Data section:

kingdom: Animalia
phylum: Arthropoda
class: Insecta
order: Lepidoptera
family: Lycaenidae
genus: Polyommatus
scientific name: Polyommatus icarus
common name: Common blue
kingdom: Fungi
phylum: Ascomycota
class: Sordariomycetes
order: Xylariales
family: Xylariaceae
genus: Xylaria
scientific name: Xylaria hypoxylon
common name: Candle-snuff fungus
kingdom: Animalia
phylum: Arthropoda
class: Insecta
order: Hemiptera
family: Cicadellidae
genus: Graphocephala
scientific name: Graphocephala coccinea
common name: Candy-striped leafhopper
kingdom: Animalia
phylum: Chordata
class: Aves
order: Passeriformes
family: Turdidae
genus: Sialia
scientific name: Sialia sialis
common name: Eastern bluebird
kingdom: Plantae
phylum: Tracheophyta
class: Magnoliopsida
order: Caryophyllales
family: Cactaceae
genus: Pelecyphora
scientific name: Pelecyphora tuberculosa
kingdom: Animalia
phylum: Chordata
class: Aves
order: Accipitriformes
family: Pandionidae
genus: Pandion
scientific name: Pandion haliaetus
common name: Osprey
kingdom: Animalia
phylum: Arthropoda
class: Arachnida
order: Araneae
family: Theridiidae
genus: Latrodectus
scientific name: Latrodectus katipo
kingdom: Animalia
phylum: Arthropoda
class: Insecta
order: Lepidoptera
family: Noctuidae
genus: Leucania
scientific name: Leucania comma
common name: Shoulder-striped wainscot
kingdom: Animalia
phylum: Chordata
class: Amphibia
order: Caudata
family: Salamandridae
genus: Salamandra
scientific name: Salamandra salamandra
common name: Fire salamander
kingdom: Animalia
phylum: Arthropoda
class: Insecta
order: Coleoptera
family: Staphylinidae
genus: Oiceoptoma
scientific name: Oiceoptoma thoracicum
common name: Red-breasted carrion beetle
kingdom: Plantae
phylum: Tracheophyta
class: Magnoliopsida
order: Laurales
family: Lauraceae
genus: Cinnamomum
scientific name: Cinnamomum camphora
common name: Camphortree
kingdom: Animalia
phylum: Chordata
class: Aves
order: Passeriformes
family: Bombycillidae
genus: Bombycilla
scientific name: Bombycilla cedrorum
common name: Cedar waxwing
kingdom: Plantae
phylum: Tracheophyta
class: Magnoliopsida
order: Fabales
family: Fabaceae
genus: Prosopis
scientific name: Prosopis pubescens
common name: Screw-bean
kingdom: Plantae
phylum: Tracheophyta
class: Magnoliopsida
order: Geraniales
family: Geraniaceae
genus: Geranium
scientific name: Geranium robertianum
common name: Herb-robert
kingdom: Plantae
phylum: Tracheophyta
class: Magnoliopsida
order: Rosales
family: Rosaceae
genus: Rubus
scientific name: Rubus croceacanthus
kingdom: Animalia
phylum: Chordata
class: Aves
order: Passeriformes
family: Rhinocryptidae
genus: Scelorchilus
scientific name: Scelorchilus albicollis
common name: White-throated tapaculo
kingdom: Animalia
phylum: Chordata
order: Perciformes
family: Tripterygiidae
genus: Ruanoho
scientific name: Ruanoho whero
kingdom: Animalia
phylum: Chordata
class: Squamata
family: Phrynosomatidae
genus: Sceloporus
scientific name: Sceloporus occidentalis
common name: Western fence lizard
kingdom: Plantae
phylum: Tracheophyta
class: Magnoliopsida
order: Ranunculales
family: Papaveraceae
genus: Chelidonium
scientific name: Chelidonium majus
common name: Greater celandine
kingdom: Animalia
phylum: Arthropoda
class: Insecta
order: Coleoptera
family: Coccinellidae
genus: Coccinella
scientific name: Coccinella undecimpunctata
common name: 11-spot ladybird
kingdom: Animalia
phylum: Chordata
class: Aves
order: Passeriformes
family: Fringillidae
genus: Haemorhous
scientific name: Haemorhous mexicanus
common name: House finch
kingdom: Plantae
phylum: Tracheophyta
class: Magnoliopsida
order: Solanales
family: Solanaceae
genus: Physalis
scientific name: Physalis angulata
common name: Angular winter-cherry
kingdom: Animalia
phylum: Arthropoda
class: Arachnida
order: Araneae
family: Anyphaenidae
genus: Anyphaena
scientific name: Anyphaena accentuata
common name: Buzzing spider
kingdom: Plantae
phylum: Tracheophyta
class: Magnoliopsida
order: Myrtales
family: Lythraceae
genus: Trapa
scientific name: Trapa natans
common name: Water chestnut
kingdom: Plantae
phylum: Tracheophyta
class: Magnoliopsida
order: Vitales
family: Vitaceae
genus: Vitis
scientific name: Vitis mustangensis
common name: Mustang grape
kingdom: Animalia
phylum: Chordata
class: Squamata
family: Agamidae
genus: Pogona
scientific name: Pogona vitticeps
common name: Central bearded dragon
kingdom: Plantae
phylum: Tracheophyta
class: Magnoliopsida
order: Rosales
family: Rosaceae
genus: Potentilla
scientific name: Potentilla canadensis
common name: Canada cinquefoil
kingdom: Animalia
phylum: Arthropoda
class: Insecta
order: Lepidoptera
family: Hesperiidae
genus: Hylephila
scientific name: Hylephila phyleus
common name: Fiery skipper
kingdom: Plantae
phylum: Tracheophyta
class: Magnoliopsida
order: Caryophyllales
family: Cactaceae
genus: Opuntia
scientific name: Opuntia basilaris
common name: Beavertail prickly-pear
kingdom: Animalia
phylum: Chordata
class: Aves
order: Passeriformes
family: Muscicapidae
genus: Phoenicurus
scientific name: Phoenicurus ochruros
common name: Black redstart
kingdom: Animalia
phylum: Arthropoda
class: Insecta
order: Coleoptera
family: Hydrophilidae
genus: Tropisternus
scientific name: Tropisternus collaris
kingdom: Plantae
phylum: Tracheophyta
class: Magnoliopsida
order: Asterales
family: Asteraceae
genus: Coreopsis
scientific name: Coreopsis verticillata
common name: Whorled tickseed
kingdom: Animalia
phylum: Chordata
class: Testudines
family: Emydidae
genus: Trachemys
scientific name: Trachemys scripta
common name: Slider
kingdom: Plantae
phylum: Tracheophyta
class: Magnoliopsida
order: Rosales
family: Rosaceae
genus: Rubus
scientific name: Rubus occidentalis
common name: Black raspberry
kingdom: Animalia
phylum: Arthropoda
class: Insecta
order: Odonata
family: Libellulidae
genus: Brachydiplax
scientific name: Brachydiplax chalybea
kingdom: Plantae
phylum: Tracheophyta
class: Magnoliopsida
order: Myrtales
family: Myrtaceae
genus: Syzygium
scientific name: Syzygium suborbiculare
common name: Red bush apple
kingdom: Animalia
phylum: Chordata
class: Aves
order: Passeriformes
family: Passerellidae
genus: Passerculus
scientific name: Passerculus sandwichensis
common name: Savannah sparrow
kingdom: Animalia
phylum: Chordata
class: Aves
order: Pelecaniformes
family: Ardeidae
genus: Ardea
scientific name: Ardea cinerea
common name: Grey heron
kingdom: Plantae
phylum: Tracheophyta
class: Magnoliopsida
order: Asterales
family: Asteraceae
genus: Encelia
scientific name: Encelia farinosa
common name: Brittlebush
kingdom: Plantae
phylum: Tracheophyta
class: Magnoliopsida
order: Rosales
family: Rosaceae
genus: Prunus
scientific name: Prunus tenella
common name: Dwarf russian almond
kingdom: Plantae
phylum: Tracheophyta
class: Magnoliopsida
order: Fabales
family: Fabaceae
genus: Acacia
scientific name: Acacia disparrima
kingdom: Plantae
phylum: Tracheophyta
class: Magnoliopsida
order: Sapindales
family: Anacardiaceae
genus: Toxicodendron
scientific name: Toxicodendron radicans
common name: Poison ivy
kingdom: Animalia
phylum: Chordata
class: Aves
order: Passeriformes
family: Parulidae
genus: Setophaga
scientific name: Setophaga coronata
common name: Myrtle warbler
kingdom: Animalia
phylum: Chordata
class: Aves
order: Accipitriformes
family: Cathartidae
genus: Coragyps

Given problem:
Transcribe the material from its first line down to and including the line containing "genus: Pandion". Keep every line unchanged.

Correct answer:
kingdom: Animalia
phylum: Arthropoda
class: Insecta
order: Lepidoptera
family: Lycaenidae
genus: Polyommatus
scientific name: Polyommatus icarus
common name: Common blue
kingdom: Fungi
phylum: Ascomycota
class: Sordariomycetes
order: Xylariales
family: Xylariaceae
genus: Xylaria
scientific name: Xylaria hypoxylon
common name: Candle-snuff fungus
kingdom: Animalia
phylum: Arthropoda
class: Insecta
order: Hemiptera
family: Cicadellidae
genus: Graphocephala
scientific name: Graphocephala coccinea
common name: Candy-striped leafhopper
kingdom: Animalia
phylum: Chordata
class: Aves
order: Passeriformes
family: Turdidae
genus: Sialia
scientific name: Sialia sialis
common name: Eastern bluebird
kingdom: Plantae
phylum: Tracheophyta
class: Magnoliopsida
order: Caryophyllales
family: Cactaceae
genus: Pelecyphora
scientific name: Pelecyphora tuberculosa
kingdom: Animalia
phylum: Chordata
class: Aves
order: Accipitriformes
family: Pandionidae
genus: Pandion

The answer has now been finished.